As mentioned above, there can be only one indexing pipeline, and configuration of the indexing process is a synonym of writing an XSLT stylesheet which produces XML output containing the magic processing instructions or elements discussed in Section 2.5, “Canonical Indexing Format”. Obviously, there are million of different ways to accomplish this task, and some comments and code snippets are in order to enlighten the wary.
Stylesheets can be written in the pull or the push style: pull means that the output XML structure is taken as starting point of the internal structure of the XSLT stylesheet, and portions of the input XML are pulled out and inserted into the right spots of the output XML structure. On the other side, push XSLT stylesheets are recursively calling their template definitions, a process which is commanded by the input XML structure, and is triggered to produce some output XML whenever some special conditions in the input stylesheets are met. The pull type is well-suited for input XML with strong and well-defined structure and semantics, like the following OAI indexing example, whereas the push type might be the only possible way to sort out deeply recursive input XML formats.
A pull stylesheet example used to index OAI harvested records could use some of the following template definitions:
<xsl:stylesheet xmlns:xsl="http://www.w3.org/1999/XSL/Transform" xmlns:z="http://indexdata.dk/zebra-2.0" xmlns:oai="http://www.openarchives.org/&oai;/2.0/" xmlns:oai_dc="http://www.openarchives.org/&oai;/2.0/oai_dc/" xmlns:dc="http://purl.org/dc/elements/1.1/" version="1.0"> <!-- Example pull and magic element style Zebra indexing --> <xsl:output indent="yes" method="xml" version="1.0" encoding="UTF-8"/> <!-- disable all default text node output --> <xsl:template match="text()"/> <!-- disable all default recursive element node transversal --> <xsl:template match="node()"/> <!-- match only on oai xml record root --> <xsl:template match="/"> <z:record z:id="{normalize-space(oai:record/oai:header/oai:identifier)}"> <!-- you may use z:rank="{some XSLT; function here}" --> <!-- explicetly calling defined templates --> <xsl:apply-templates/> </z:record> </xsl:template> <!-- OAI indexing templates --> <xsl:template match="oai:record/oai:header/oai:identifier"> <z:index name="oai_identifier;0"> <xsl:value-of select="."/> </z:index> </xsl:template> <!-- etc, etc --> <!-- DC specific indexing templates --> <xsl:template match="oai:record/oai:metadata/oai_dc:dc/dc:title"> <z:index name="dc_any:w dc_title:w dc_title:p dc_title:s "> <xsl:value-of select="."/> </z:index> </xsl:template> <!-- etc, etc --> </xsl:stylesheet>
Notice also, that the names and types of the indexes can be defined in the indexing XSLT stylesheet dynamically according to content in the original XML records, which has opportunities for great power and wizardry as well as grande disaster.
The following excerpt of a push stylesheet might be a good idea according to your strict control of the XML input format (due to rigorous checking against well-defined and tight RelaxNG or XML Schema's, for example):
<xsl:template name="element-name-indexes"> <z:index name="{name()}:w"> <xsl:value-of select="'1'"/> </z:index> </xsl:template>
This template creates indexes which have the name of the working
node of any input XML file, and assigns a '1' to the index.
The example query
find @attr 1=xyz 1
finds all files which contain at least one
xyz
XML element.
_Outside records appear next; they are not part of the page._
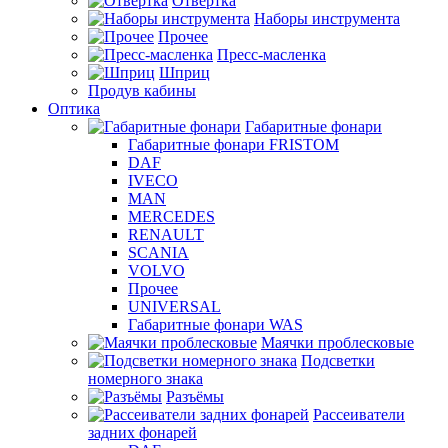
Отвертка
Наборы инструмента
Прочее
Пресс-масленка
Шприц
Продув кабины
Оптика
Габаритные фонари
Габаритные фонари FRISTOM
DAF
IVECO
MAN
MERCEDES
RENAULT
SCANIA
VOLVO
Прочее
UNIVERSAL
Габаритные фонари WAS
Маячки проблесковые
Подсветки
номерного знака
Разъёмы
Рассеиватели
задних фонарей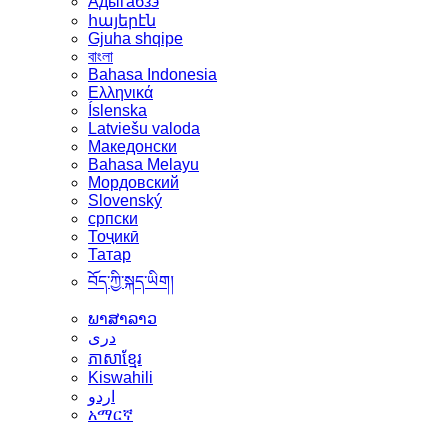
Адыгабзэ
հայերէն
Gjuha shqipe
বাংলা
Bahasa Indonesia
Ελληνικά
Íslenska
Latviešu valoda
Македонски
Bahasa Melayu
Мордовский
Slovenský
српски
Тоҷикӣ
Татар
བོད་ཀྱི་སྐད་ཡིག།
ພາສາລາວ
دری
ភាសាខ្មែរ
Kiswahili
اردو
አማርኛ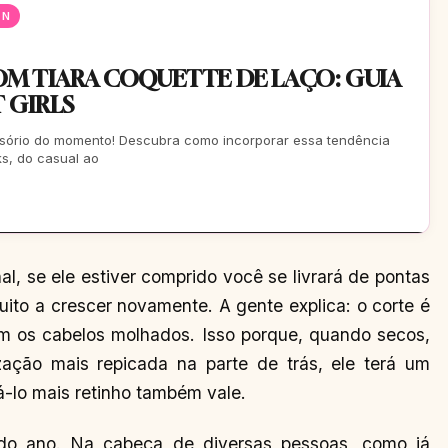
EN
M TIARA COQUETTE DE LAÇO: GUIA
 GIRLS
essório do momento! Descubra como incorporar essa tendência
ks, do casual ao
al, se ele estiver comprido você se livrará de pontas
ito a crescer novamente. A gente explica: o corte é
m os cabelos molhados. Isso porque, quando secos,
zação mais repicada na parte de trás, ele terá um
-lo mais retinho também vale.
 do ano. Na cabeça de diversas pessoas, como já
In case you can not control
which element names the input files contain, you might ask for
disaster and bad karma using this technique.
One variation over the theme dynamically created indexes will definitely be unwise:
<!-- match on oai xml record root --> <xsl:template match="/"> <z:record> <!-- create dynamic index name from input content --> <xsl:variable name="dynamic_content"> <xsl:value-of select="oai:record/oai:header/oai:identifier"/> </xsl:variable> <!-- create zillions of indexes with unknown names --> <z:index name="{$dynamic_content}:w"> <xsl:value-of select="oai:record/oai:metadata/oai_dc:dc"/> </z:index> </z:record> </xsl:template>
Don't be tempted to play too smart tricks with the power of XSLT, the above example will create zillions of indexes with unpredictable names, resulting in severe Zebra index pollution..
It can be very hard to debug a DOM filter setup due to the many
sucessive MARC syntax translations, XML stream splitting and
XSLT transformations involved. As an aid, you have always the
power of the -s
command line switch to the
zebraidz
indexing command at your hand:
zebraidx -s -c zebra.cfg update some_record_stream.xml
This command line simulates indexing and dumps a lot of debug information in the logs, telling exactly which transformations have been applied, how the documents look like after each transformation, and which record ids and terms are send to the indexer.